** Task requirements **
Please arrange the lines of the records as a Markdown table with the columns Row and Line, starting with the line that contains "### Project Inception" and going on through the line that contains "###### 1. Introduction". Number each row and leave out blank lines.

(Data excerpts)
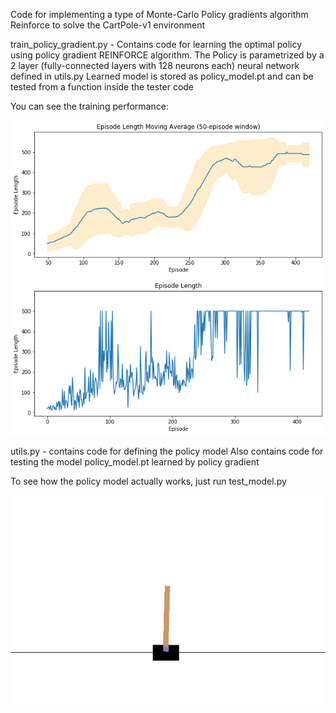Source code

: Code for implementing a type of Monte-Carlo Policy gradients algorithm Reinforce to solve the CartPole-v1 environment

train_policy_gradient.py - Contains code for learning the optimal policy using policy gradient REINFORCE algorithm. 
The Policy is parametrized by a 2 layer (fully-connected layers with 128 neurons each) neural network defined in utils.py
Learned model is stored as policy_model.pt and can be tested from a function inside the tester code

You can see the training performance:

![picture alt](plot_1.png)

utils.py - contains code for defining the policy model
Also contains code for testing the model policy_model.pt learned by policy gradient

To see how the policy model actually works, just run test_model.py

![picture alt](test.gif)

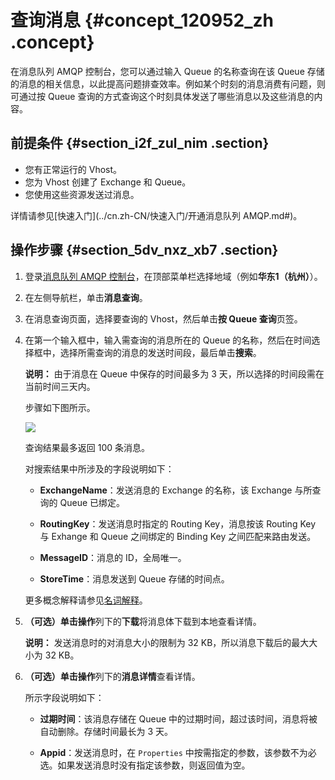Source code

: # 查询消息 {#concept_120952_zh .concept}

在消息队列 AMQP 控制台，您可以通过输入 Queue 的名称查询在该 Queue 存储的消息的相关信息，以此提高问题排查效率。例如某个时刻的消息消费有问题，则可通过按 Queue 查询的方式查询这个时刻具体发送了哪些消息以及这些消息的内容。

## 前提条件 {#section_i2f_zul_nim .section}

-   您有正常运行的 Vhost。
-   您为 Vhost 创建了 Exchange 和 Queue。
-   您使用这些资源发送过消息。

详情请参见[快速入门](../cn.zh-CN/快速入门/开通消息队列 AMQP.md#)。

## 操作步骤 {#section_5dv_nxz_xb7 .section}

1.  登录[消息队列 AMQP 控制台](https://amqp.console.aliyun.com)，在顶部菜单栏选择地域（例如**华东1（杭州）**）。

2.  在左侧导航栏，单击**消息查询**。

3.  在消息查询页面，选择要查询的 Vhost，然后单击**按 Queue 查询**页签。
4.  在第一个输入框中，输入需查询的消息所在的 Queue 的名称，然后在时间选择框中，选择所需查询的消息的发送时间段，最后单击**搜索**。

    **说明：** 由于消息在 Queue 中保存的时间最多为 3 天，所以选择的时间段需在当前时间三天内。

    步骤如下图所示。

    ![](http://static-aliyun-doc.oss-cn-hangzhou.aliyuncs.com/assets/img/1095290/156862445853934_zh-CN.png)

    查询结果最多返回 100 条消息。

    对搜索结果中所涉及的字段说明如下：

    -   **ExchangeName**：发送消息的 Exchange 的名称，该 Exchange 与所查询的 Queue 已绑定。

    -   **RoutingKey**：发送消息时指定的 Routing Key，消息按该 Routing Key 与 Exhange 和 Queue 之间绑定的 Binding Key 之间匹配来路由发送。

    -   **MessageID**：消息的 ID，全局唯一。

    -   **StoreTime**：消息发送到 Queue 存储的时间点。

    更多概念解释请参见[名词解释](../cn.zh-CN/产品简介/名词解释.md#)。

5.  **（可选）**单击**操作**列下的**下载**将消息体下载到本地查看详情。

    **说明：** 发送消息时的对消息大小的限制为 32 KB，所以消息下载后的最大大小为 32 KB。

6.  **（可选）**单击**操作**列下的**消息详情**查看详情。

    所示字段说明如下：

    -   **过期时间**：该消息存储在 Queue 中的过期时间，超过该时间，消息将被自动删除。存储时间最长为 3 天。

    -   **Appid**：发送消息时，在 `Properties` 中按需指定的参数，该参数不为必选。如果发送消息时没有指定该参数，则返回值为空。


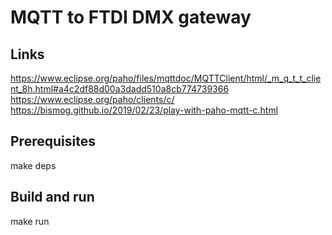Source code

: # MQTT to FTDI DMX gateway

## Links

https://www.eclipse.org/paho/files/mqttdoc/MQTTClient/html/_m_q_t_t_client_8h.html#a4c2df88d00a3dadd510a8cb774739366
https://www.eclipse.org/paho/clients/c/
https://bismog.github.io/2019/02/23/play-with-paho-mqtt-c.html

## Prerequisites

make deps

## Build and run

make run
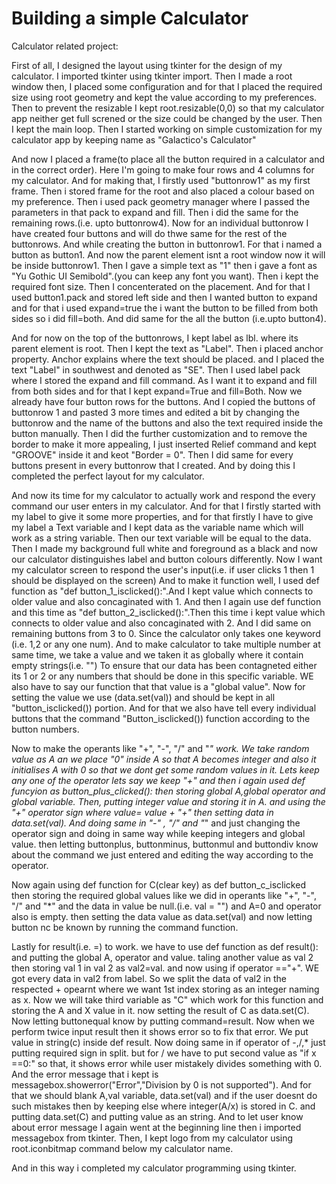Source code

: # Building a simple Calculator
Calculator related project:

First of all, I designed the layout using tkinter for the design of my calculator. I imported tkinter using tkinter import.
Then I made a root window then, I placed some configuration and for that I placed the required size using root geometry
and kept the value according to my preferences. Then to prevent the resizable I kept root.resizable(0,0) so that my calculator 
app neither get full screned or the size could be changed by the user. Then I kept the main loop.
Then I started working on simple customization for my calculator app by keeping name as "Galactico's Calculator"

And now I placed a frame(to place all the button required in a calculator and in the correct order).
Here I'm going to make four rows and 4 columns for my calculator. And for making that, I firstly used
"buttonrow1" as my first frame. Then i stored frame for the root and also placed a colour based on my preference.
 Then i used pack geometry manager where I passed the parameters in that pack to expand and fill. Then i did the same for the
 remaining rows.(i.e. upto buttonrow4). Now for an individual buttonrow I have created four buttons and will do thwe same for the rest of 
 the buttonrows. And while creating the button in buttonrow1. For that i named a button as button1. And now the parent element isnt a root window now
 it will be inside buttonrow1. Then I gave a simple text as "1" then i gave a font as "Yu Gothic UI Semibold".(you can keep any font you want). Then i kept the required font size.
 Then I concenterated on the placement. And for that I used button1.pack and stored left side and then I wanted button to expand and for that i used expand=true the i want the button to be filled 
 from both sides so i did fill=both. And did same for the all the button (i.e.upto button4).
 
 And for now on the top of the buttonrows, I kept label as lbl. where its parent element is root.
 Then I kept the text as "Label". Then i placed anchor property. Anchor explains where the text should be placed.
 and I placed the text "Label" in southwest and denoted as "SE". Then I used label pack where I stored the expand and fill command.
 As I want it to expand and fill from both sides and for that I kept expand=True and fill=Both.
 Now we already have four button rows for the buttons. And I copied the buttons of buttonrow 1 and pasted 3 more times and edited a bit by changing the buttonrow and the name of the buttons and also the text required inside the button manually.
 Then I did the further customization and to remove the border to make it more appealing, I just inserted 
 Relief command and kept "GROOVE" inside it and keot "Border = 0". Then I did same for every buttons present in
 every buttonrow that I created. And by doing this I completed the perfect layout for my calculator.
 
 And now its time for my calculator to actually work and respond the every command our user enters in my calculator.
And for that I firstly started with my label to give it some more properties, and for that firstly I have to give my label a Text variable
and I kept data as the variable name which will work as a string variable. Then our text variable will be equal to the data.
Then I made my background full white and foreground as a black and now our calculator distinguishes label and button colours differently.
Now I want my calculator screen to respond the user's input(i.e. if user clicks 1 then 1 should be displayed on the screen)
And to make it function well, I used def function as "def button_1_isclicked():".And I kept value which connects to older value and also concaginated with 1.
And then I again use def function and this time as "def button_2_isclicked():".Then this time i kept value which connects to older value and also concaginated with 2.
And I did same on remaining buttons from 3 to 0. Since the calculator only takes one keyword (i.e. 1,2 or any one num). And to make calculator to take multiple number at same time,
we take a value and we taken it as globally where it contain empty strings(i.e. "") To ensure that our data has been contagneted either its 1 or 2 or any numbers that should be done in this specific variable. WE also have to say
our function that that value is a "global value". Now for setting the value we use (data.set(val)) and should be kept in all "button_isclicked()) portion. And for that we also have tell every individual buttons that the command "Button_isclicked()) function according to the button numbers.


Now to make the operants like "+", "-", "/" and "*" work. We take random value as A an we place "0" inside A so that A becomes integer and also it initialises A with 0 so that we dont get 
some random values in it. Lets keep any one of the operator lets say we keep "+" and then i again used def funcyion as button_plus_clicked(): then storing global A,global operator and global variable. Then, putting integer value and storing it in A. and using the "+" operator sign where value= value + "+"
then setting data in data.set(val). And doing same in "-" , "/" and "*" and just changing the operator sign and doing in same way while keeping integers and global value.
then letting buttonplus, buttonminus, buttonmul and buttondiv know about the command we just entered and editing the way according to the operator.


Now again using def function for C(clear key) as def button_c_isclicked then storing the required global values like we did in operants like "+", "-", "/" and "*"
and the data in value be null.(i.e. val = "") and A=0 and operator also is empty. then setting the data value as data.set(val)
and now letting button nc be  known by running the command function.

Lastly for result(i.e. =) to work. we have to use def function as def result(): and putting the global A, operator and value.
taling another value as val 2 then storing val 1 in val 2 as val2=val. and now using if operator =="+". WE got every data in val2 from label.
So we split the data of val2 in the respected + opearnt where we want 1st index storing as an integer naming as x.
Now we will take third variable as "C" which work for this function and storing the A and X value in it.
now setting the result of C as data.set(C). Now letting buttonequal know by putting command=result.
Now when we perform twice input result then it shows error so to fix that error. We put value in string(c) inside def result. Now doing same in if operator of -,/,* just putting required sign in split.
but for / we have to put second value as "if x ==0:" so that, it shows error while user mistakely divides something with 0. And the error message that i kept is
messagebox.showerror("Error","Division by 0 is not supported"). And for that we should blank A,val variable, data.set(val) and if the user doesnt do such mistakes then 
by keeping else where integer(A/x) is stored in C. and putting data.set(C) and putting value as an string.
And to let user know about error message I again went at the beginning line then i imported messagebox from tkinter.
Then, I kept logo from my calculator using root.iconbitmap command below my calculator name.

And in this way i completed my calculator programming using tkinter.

--

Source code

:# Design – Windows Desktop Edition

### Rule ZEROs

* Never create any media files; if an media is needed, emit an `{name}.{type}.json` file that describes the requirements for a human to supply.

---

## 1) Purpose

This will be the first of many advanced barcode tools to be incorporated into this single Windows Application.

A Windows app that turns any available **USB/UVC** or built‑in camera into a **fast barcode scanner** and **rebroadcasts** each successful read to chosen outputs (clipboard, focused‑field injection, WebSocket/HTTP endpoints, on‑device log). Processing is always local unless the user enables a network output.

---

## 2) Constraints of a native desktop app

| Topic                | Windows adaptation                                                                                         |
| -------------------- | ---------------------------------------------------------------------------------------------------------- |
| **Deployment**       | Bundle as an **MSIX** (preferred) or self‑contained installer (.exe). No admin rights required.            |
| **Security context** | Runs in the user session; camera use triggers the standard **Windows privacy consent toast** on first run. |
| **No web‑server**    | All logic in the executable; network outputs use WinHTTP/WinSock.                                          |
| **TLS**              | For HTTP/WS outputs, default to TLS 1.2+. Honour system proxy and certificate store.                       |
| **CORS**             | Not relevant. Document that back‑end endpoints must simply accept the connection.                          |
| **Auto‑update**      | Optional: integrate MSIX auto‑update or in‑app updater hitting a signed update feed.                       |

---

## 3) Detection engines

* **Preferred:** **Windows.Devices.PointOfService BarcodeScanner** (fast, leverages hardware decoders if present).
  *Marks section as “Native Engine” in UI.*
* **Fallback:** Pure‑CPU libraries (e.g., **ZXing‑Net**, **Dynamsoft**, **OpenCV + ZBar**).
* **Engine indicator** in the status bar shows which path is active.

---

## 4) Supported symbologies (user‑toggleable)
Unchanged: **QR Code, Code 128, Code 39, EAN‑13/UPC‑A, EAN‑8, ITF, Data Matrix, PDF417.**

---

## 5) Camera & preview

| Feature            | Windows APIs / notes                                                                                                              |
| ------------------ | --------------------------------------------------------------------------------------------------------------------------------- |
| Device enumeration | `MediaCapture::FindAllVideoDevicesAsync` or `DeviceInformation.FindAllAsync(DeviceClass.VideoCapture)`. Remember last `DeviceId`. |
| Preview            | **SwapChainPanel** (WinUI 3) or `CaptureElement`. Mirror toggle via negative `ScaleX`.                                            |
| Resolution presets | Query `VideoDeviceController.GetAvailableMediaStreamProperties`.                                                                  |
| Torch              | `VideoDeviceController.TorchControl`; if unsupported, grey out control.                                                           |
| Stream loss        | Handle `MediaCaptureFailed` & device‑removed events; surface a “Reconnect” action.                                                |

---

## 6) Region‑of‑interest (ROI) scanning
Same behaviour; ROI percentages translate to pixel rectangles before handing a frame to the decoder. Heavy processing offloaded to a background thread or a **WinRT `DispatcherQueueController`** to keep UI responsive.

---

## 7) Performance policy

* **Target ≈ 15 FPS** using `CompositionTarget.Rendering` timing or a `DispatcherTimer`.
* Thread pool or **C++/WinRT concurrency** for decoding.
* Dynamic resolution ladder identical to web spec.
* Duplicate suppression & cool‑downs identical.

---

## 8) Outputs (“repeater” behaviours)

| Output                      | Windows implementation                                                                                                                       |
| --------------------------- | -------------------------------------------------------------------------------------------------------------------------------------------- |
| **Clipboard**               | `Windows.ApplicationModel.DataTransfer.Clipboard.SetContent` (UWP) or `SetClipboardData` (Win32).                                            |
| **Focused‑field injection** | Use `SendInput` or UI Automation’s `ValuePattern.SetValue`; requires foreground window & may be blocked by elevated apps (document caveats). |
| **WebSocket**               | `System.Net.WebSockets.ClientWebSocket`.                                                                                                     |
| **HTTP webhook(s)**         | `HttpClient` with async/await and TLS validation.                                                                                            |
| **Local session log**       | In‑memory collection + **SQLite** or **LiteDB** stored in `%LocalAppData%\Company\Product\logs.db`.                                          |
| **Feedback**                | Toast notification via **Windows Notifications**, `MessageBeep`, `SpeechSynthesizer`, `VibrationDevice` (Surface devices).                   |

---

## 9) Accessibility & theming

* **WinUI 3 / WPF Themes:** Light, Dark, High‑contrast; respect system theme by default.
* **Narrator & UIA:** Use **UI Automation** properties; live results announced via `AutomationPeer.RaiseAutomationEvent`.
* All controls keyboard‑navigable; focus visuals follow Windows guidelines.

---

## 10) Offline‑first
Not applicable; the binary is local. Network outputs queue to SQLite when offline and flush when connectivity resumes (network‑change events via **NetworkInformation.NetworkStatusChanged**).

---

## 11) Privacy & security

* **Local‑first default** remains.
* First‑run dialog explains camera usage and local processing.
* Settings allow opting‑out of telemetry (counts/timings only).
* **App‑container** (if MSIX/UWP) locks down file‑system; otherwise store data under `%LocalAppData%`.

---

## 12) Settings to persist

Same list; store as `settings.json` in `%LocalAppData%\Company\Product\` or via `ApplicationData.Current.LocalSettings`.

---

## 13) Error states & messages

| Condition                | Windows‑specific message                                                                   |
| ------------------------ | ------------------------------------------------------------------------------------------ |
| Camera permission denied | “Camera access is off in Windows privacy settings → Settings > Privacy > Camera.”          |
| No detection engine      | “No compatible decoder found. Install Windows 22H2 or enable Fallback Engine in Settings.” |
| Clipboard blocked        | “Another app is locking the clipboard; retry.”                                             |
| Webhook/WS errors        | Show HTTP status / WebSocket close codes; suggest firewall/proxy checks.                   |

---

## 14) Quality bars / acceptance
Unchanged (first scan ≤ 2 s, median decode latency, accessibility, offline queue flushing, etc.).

---

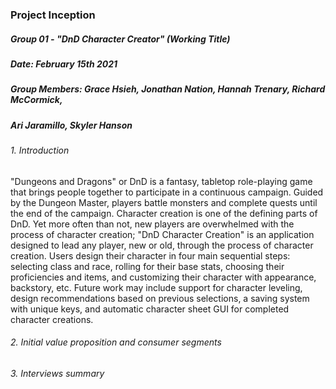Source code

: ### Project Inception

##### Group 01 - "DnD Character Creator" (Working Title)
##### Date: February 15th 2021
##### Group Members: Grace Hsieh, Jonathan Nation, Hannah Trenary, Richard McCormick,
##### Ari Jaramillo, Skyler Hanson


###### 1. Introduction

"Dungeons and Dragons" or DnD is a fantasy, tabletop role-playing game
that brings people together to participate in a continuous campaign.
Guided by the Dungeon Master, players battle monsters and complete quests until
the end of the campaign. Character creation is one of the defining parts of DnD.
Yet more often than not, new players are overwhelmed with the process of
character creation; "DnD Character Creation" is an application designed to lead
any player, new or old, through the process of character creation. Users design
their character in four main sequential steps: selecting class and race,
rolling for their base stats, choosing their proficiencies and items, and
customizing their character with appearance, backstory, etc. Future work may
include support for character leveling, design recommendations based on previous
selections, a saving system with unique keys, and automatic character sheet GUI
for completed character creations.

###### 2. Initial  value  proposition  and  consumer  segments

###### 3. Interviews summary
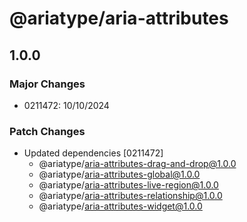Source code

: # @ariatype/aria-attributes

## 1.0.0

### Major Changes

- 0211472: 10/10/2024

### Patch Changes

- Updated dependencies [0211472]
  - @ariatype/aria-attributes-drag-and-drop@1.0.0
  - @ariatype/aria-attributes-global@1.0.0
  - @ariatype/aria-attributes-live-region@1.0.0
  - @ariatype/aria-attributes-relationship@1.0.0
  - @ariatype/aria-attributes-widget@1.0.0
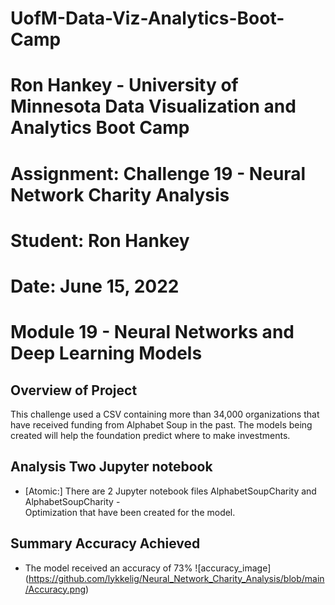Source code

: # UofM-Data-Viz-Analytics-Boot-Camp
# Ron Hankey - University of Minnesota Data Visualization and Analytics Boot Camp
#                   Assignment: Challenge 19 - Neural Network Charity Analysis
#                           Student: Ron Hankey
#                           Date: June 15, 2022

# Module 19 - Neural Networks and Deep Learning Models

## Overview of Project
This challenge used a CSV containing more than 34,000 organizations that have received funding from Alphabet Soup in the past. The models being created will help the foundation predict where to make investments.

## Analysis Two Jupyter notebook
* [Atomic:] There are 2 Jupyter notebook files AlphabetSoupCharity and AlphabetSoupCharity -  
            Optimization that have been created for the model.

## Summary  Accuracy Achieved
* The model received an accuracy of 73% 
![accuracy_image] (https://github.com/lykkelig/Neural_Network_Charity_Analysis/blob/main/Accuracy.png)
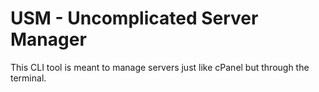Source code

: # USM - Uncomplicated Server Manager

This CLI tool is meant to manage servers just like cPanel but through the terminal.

** Written reply **
| Row | Line |
|---|---|
| 1 | : ### Project Inception |
| 2 | ##### Group 01 - "DnD Character Creator" (Working Title) |
| 3 | ##### Date: February 15th 2021 |
| 4 | ##### Group Members: Grace Hsieh, Jonathan Nation, Hannah Trenary, Richard McCormick, |
| 5 | ##### Ari Jaramillo, Skyler Hanson |
| 6 | ###### 1. Introduction |